Paying attention for long periods of time, such as a 3-hour lecture, can be difficult for many people.

And for some people, even focusing for a short time can be hard. Several disorders affect the ability to pay attention: attention deficit hyperactivity disorder (ADHD), schizophrenia, prosopagnosia, and hemineglect syndrome. It may seem strange to regard schizophrenia as an attention disturbance, but some psychiatric studies suggest that it involves a failure of selective attention. Prosopagnosia, or face blindness, is a cognitive disorder in which a person is unable to recognize faces — even their own family members. The severity of this condition varies, and genetic factors might be involved.

Attention disorders have various causes. Hemineglect syndrome is caused by damage to the right parietal cortex, a brain region important in involuntary attention.

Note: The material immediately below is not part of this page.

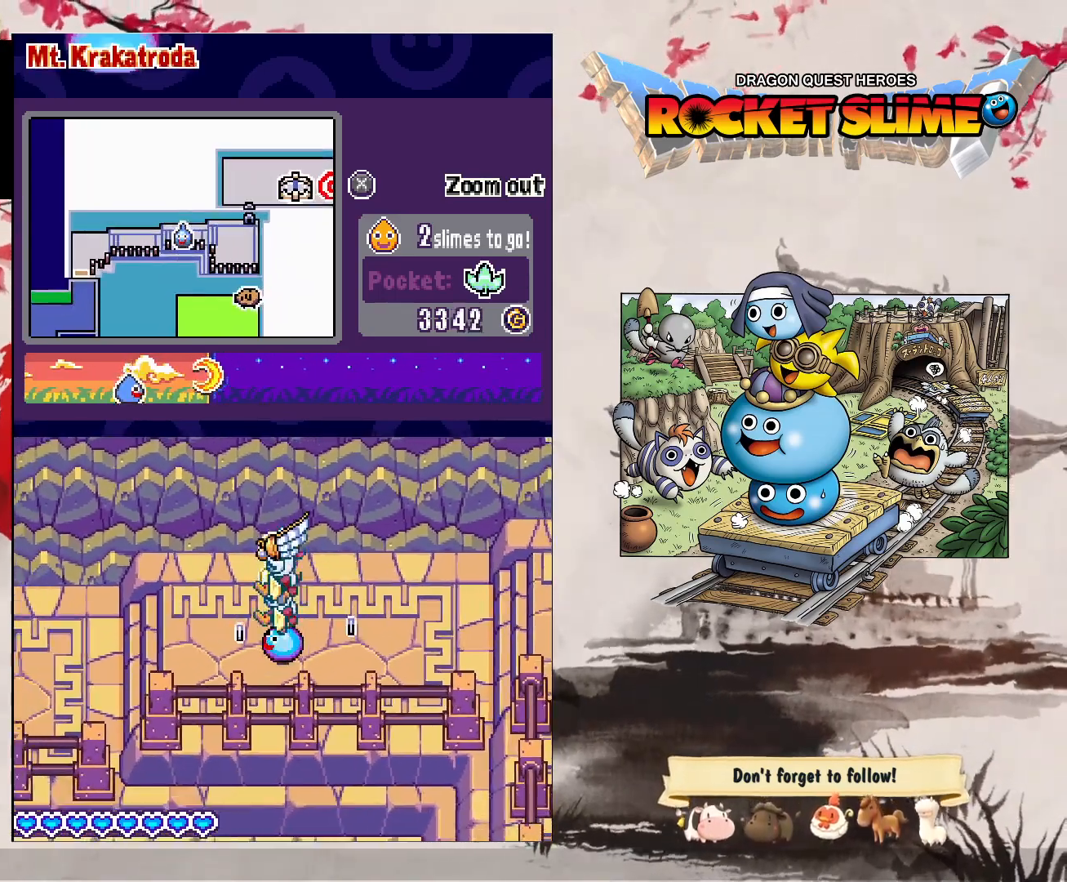
{"dt_ms": 500, "buttons": ["Y"], "left_stick": "center", "right_stick": "center", "events": [[433, "B", "up"], [433, "Y", "down"]]}
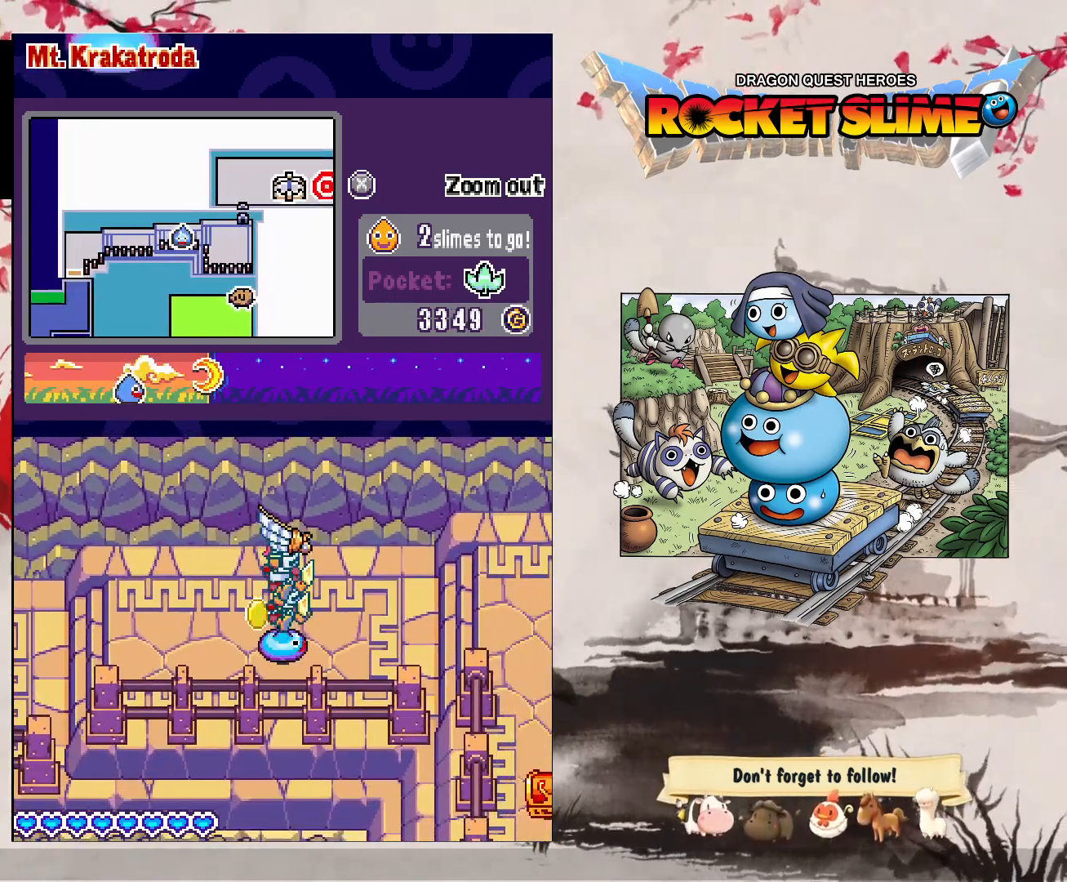
{"dt_ms": 500, "buttons": ["Y"], "left_stick": "center", "right_stick": "center", "events": []}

Between 50–82 percent of patients who suffer stroke in the right hemisphere experience hemineglect syndrome, also known as spatial neglect and unilateral neglect. In these cases, patients with neglect ignore the left side of their visual field. Sometimes, they ignore the left side of the body and the left side of individual objects, as well. Diagnosis of hemineglect syndrome can be done with a pen and paper. For example, patients can be instructed to draw a copy of a picture like a butterfly or a castle, and those patients with hemineglect usually draw only the right half of the picture or leave out details of the left side. Research on patients with hemineglect syndrome contributes to our understanding of rehabilitation after stroke, as well as the role of the right parietal cortex in attention and perception.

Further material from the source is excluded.